[Your goal]:
What is needed is a word-for-word transcription of every record below.
*** Data in this exercise ***
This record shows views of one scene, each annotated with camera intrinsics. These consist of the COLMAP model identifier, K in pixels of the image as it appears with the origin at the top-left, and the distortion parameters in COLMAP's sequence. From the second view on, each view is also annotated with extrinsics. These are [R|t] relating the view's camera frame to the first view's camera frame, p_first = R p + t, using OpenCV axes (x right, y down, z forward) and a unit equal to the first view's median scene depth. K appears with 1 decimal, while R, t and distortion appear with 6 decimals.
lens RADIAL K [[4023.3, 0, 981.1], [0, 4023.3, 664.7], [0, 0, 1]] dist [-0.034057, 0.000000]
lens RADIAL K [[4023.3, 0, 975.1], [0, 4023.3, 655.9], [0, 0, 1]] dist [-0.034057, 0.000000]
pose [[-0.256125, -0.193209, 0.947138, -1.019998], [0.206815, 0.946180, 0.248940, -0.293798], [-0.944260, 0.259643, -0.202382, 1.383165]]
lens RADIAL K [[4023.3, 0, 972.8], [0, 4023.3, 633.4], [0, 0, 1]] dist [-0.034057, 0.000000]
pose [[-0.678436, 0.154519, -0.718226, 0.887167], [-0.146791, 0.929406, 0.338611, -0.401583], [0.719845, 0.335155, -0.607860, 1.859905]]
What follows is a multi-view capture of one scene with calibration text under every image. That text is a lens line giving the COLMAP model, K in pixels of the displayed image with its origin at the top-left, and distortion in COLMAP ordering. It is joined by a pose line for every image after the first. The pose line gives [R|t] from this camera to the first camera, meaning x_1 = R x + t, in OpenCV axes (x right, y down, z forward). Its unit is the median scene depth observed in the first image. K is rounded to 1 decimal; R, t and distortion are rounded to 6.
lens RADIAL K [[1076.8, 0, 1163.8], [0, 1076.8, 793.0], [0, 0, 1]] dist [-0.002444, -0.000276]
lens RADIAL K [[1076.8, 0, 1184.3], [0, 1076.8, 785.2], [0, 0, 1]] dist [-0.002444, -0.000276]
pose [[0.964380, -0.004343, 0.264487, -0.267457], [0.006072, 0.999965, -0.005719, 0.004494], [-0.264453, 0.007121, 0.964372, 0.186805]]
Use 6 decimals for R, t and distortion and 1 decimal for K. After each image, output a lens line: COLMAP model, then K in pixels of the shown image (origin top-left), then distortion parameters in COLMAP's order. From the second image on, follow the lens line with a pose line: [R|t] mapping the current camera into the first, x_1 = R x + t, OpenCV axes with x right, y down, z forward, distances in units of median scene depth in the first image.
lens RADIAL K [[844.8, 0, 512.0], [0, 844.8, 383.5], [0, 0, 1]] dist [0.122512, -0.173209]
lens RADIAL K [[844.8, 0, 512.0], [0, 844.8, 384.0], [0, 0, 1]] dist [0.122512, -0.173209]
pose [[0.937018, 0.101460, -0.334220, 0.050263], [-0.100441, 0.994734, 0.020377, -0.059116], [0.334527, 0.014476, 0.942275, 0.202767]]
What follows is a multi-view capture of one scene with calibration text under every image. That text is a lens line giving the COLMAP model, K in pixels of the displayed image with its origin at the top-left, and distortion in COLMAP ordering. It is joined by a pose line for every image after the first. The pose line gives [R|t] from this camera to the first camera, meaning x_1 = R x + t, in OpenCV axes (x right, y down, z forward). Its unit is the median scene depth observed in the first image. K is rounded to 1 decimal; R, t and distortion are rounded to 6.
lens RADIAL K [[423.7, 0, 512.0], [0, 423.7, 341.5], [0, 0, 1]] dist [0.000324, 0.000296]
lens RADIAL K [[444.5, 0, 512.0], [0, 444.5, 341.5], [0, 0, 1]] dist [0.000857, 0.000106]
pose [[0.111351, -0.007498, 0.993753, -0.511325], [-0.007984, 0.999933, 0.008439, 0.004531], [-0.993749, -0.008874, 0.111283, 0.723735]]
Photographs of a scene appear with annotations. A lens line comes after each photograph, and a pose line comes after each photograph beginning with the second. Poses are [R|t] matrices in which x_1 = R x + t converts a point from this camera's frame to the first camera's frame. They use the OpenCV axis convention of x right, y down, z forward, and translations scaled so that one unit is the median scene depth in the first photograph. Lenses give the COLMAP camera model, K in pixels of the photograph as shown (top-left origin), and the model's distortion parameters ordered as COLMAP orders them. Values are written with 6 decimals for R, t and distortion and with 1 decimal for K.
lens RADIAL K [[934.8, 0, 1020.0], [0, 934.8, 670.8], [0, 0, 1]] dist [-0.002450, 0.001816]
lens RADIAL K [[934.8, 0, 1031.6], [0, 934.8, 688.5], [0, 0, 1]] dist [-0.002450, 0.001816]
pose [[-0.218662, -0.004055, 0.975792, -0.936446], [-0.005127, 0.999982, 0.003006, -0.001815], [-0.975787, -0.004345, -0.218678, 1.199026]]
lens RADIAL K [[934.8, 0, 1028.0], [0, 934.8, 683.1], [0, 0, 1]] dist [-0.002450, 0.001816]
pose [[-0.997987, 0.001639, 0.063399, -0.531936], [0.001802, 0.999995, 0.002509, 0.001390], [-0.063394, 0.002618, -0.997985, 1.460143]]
*** End of Data in this exercise ***
[Response to this task]:
This record shows views of one scene, each annotated with camera intrinsics. These consist of the COLMAP model identifier, K in pixels of the image as it appears with the origin at the top-left, and the distortion parameters in COLMAP's sequence. From the second view on, each view is also annotated with extrinsics. These are [R|t] relating the view's camera frame to the first view's camera frame, p_first = R p + t, using OpenCV axes (x right, y down, z forward) and a unit equal to the first view's median scene depth. K appears with 1 decimal, while R, t and distortion appear with 6 decimals.
lens RADIAL K [[4023.3, 0, 981.1], [0, 4023.3, 664.7], [0, 0, 1]] dist [-0.034057, 0.000000]
lens RADIAL K [[4023.3, 0, 975.1], [0, 4023.3, 655.9], [0, 0, 1]] dist [-0.034057, 0.000000]
pose [[-0.256125, -0.193209, 0.947138, -1.019998], [0.206815, 0.946180, 0.248940, -0.293798], [-0.944260, 0.259643, -0.202382, 1.383165]]
lens RADIAL K [[4023.3, 0, 972.8], [0, 4023.3, 633.4], [0, 0, 1]] dist [-0.034057, 0.000000]
pose [[-0.678436, 0.154519, -0.718226, 0.887167], [-0.146791, 0.929406, 0.338611, -0.401583], [0.719845, 0.335155, -0.607860, 1.859905]]
What follows is a multi-view capture of one scene with calibration text under every image. That text is a lens line giving the COLMAP model, K in pixels of the displayed image with its origin at the top-left, and distortion in COLMAP ordering. It is joined by a pose line for every image after the first. The pose line gives [R|t] from this camera to the first camera, meaning x_1 = R x + t, in OpenCV axes (x right, y down, z forward). Its unit is the median scene depth observed in the first image. K is rounded to 1 decimal; R, t and distortion are rounded to 6.
lens RADIAL K [[1076.8, 0, 1163.8], [0, 1076.8, 793.0], [0, 0, 1]] dist [-0.002444, -0.000276]
lens RADIAL K [[1076.8, 0, 1184.3], [0, 1076.8, 785.2], [0, 0, 1]] dist [-0.002444, -0.000276]
pose [[0.964380, -0.004343, 0.264487, -0.267457], [0.006072, 0.999965, -0.005719, 0.004494], [-0.264453, 0.007121, 0.964372, 0.186805]]
Use 6 decimals for R, t and distortion and 1 decimal for K. After each image, output a lens line: COLMAP model, then K in pixels of the shown image (origin top-left), then distortion parameters in COLMAP's order. From the second image on, follow the lens line with a pose line: [R|t] mapping the current camera into the first, x_1 = R x + t, OpenCV axes with x right, y down, z forward, distances in units of median scene depth in the first image.
lens RADIAL K [[844.8, 0, 512.0], [0, 844.8, 383.5], [0, 0, 1]] dist [0.122512, -0.173209]
lens RADIAL K [[844.8, 0, 512.0], [0, 844.8, 384.0], [0, 0, 1]] dist [0.122512, -0.173209]
pose [[0.937018, 0.101460, -0.334220, 0.050263], [-0.100441, 0.994734, 0.020377, -0.059116], [0.334527, 0.014476, 0.942275, 0.202767]]
What follows is a multi-view capture of one scene with calibration text under every image. That text is a lens line giving the COLMAP model, K in pixels of the displayed image with its origin at the top-left, and distortion in COLMAP ordering. It is joined by a pose line for every image after the first. The pose line gives [R|t] from this camera to the first camera, meaning x_1 = R x + t, in OpenCV axes (x right, y down, z forward). Its unit is the median scene depth observed in the first image. K is rounded to 1 decimal; R, t and distortion are rounded to 6.
lens RADIAL K [[423.7, 0, 512.0], [0, 423.7, 341.5], [0, 0, 1]] dist [0.000324, 0.000296]
lens RADIAL K [[444.5, 0, 512.0], [0, 444.5, 341.5], [0, 0, 1]] dist [0.000857, 0.000106]
pose [[0.111351, -0.007498, 0.993753, -0.511325], [-0.007984, 0.999933, 0.008439, 0.004531], [-0.993749, -0.008874, 0.111283, 0.723735]]
Photographs of a scene appear with annotations. A lens line comes after each photograph, and a pose line comes after each photograph beginning with the second. Poses are [R|t] matrices in which x_1 = R x + t converts a point from this camera's frame to the first camera's frame. They use the OpenCV axis convention of x right, y down, z forward, and translations scaled so that one unit is the median scene depth in the first photograph. Lenses give the COLMAP camera model, K in pixels of the photograph as shown (top-left origin), and the model's distortion parameters ordered as COLMAP orders them. Values are written with 6 decimals for R, t and distortion and with 1 decimal for K.
lens RADIAL K [[934.8, 0, 1020.0], [0, 934.8, 670.8], [0, 0, 1]] dist [-0.002450, 0.001816]
lens RADIAL K [[934.8, 0, 1031.6], [0, 934.8, 688.5], [0, 0, 1]] dist [-0.002450, 0.001816]
pose [[-0.218662, -0.004055, 0.975792, -0.936446], [-0.005127, 0.999982, 0.003006, -0.001815], [-0.975787, -0.004345, -0.218678, 1.199026]]
lens RADIAL K [[934.8, 0, 1028.0], [0, 934.8, 683.1], [0, 0, 1]] dist [-0.002450, 0.001816]
pose [[-0.997987, 0.001639, 0.063399, -0.531936], [0.001802, 0.999995, 0.002509, 0.001390], [-0.063394, 0.002618, -0.997985, 1.460143]]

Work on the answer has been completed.